§ Written exercise: Switch "state / province" to "province" between the lines holding "order: Zingiberales" and "genus: Fritillaria", inclusive. Give back only those lines, with nothing else changed.

-- Start of Exercise input --

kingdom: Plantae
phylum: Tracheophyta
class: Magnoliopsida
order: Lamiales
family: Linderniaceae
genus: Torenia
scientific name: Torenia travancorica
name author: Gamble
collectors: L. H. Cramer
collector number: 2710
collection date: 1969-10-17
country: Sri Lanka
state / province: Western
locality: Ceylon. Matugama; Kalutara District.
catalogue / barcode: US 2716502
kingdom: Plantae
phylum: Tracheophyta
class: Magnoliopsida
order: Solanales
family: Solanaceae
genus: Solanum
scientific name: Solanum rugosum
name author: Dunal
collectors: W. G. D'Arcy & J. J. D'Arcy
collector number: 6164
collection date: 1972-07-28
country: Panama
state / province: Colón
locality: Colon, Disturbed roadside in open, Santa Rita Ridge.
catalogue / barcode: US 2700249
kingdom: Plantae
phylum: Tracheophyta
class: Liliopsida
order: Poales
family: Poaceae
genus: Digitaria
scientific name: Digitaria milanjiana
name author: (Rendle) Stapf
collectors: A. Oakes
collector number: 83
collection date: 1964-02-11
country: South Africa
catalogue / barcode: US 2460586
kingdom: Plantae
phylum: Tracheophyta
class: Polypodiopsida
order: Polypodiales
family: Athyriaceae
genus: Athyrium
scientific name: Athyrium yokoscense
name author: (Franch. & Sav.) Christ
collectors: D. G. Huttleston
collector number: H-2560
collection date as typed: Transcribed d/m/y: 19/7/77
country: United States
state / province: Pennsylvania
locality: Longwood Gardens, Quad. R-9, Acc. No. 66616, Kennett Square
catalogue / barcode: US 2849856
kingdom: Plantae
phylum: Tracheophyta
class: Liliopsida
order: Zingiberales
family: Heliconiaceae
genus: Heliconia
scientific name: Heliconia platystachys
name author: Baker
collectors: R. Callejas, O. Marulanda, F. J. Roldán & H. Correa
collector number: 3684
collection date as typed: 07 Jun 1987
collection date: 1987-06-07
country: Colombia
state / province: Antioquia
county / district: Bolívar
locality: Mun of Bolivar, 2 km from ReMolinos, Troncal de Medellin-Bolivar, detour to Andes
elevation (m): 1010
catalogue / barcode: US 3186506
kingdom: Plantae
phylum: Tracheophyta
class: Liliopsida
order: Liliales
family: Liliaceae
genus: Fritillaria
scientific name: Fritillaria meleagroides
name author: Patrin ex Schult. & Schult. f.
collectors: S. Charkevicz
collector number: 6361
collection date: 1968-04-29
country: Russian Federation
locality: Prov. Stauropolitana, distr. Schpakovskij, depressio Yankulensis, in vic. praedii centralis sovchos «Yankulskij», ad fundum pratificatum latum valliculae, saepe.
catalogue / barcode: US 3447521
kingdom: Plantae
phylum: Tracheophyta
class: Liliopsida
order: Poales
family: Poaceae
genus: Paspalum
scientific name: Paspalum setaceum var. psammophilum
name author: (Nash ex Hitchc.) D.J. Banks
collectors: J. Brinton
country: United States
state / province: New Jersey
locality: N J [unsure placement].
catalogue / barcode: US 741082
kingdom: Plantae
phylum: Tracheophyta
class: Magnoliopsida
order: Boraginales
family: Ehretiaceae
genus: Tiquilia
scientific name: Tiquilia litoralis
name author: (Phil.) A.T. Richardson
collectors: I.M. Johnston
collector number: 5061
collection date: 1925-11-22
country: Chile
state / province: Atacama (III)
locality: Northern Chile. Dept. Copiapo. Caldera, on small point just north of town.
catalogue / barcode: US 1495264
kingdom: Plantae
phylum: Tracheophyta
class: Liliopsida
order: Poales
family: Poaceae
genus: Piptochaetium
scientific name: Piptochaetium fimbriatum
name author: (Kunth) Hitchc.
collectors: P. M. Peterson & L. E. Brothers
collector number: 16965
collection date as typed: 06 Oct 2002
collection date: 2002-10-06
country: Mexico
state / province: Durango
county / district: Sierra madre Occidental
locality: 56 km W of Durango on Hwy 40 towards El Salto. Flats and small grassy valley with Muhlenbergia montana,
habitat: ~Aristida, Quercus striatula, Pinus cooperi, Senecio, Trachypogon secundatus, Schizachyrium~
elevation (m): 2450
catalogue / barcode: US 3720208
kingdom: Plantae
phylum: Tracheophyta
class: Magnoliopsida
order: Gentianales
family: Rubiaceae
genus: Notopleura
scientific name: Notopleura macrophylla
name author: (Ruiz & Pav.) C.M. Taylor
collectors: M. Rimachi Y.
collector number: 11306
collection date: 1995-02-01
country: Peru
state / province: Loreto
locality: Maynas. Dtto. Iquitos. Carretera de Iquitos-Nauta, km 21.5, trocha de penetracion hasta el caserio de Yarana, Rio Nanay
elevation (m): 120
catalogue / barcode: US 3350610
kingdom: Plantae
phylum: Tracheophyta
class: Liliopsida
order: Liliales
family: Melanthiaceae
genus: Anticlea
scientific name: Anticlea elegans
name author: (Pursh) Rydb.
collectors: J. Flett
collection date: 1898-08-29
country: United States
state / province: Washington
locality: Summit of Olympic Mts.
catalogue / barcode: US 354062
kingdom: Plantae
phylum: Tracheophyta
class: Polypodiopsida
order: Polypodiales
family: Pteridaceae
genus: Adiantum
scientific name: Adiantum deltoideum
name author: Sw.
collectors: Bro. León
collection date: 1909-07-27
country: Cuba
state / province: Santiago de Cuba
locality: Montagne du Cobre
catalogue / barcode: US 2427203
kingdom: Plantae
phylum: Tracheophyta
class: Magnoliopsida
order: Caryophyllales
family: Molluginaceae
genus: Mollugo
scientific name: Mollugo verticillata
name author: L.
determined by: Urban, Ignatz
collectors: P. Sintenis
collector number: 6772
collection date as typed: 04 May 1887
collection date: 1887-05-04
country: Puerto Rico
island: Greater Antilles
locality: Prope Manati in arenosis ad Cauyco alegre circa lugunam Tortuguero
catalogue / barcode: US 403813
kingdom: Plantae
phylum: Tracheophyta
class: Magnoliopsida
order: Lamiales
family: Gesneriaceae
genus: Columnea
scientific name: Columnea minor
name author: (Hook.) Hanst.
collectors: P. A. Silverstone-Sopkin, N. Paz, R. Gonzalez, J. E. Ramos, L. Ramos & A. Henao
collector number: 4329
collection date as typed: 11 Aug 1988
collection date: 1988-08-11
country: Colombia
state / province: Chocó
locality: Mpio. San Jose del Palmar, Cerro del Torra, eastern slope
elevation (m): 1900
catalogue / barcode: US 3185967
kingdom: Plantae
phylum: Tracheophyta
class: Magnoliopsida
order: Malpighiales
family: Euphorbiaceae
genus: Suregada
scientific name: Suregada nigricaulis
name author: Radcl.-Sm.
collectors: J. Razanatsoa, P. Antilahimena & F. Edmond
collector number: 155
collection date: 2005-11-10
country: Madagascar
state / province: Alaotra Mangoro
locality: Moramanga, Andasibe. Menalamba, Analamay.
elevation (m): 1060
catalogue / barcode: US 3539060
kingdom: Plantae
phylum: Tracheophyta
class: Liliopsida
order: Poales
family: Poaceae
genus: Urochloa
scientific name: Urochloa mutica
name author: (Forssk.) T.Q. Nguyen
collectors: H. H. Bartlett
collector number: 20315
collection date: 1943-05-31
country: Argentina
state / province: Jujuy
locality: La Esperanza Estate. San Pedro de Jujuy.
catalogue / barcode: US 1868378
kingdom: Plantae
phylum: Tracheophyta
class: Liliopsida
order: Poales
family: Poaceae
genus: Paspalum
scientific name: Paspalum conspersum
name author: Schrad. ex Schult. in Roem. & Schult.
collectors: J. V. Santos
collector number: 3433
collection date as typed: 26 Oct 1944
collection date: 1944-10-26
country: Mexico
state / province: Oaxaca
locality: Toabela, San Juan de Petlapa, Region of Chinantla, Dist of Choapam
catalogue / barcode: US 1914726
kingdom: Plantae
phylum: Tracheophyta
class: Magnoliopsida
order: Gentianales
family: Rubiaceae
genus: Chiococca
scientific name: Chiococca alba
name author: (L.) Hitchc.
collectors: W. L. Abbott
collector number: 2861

-- End of Exercise input --

§ Answer to the problem:
order: Zingiberales
family: Heliconiaceae
genus: Heliconia
scientific name: Heliconia platystachys
name author: Baker
collectors: R. Callejas, O. Marulanda, F. J. Roldán & H. Correa
collector number: 3684
collection date as typed: 07 Jun 1987
collection date: 1987-06-07
country: Colombia
province: Antioquia
county / district: Bolívar
locality: Mun of Bolivar, 2 km from ReMolinos, Troncal de Medellin-Bolivar, detour to Andes
elevation (m): 1010
catalogue / barcode: US 3186506
kingdom: Plantae
phylum: Tracheophyta
class: Liliopsida
order: Liliales
family: Liliaceae
genus: Fritillaria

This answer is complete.